──────── DATA UNDER STUDY

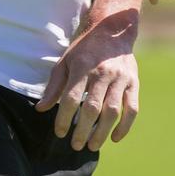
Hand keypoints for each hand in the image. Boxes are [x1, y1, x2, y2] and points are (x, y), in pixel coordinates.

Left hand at [35, 12, 139, 148]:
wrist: (111, 30)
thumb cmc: (84, 49)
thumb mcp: (65, 62)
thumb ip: (54, 86)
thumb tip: (41, 109)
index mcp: (82, 66)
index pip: (71, 98)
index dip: (64, 118)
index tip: (59, 132)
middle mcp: (102, 72)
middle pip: (92, 108)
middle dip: (82, 130)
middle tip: (75, 145)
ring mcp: (120, 78)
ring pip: (112, 111)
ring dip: (101, 132)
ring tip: (92, 146)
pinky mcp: (133, 82)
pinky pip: (132, 109)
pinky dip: (125, 126)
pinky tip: (114, 138)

────────────────

PROBLEM STATEMENT: The response should contain only a verbatim copy of the lines from the line with "ring dip: (101, 132)" to the final line of the records.

ANSWER BELOW:
ring dip: (101, 132)
ring tip: (92, 146)
pinky mcp: (133, 82)
pinky pip: (132, 109)
pinky dip: (125, 126)
pinky tip: (114, 138)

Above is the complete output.